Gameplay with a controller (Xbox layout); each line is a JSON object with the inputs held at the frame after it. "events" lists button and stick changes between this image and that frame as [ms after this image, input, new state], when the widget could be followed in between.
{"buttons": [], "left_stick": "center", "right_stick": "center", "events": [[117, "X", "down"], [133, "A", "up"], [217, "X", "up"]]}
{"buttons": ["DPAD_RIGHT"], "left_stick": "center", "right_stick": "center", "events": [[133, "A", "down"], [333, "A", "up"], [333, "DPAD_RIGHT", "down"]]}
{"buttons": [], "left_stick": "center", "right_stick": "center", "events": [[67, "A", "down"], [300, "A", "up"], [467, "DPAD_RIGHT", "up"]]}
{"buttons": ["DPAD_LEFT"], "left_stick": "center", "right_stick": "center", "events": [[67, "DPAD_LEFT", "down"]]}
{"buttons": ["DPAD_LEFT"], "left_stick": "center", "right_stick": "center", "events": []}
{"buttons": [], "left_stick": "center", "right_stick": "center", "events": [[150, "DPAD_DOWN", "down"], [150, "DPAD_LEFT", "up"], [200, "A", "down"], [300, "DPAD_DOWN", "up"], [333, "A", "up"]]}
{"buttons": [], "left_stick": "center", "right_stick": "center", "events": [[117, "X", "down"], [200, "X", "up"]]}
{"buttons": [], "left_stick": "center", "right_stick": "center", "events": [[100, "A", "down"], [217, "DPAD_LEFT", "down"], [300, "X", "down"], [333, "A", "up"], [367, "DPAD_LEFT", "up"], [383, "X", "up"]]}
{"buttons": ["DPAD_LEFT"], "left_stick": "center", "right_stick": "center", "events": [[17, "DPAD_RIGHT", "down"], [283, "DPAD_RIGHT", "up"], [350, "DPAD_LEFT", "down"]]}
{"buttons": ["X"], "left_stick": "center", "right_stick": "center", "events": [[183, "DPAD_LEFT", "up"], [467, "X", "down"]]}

---------------

Your reply should be every line of the material, transcribed exactly.

Gameplay with a controller (Xbox layout); each line is a JSON object with the inputs held at the frame after it. "events" lists button and stick changes between this image and that frame as [ms after this image, input, new state], when the widget could be followed in between.
{"buttons": [], "left_stick": "center", "right_stick": "center", "events": [[117, "X", "down"], [133, "A", "up"], [217, "X", "up"]]}
{"buttons": ["DPAD_RIGHT"], "left_stick": "center", "right_stick": "center", "events": [[133, "A", "down"], [333, "A", "up"], [333, "DPAD_RIGHT", "down"]]}
{"buttons": [], "left_stick": "center", "right_stick": "center", "events": [[67, "A", "down"], [300, "A", "up"], [467, "DPAD_RIGHT", "up"]]}
{"buttons": ["DPAD_LEFT"], "left_stick": "center", "right_stick": "center", "events": [[67, "DPAD_LEFT", "down"]]}
{"buttons": ["DPAD_LEFT"], "left_stick": "center", "right_stick": "center", "events": []}
{"buttons": [], "left_stick": "center", "right_stick": "center", "events": [[150, "DPAD_DOWN", "down"], [150, "DPAD_LEFT", "up"], [200, "A", "down"], [300, "DPAD_DOWN", "up"], [333, "A", "up"]]}
{"buttons": [], "left_stick": "center", "right_stick": "center", "events": [[117, "X", "down"], [200, "X", "up"]]}
{"buttons": [], "left_stick": "center", "right_stick": "center", "events": [[100, "A", "down"], [217, "DPAD_LEFT", "down"], [300, "X", "down"], [333, "A", "up"], [367, "DPAD_LEFT", "up"], [383, "X", "up"]]}
{"buttons": ["DPAD_LEFT"], "left_stick": "center", "right_stick": "center", "events": [[17, "DPAD_RIGHT", "down"], [283, "DPAD_RIGHT", "up"], [350, "DPAD_LEFT", "down"]]}
{"buttons": ["X"], "left_stick": "center", "right_stick": "center", "events": [[183, "DPAD_LEFT", "up"], [467, "X", "down"]]}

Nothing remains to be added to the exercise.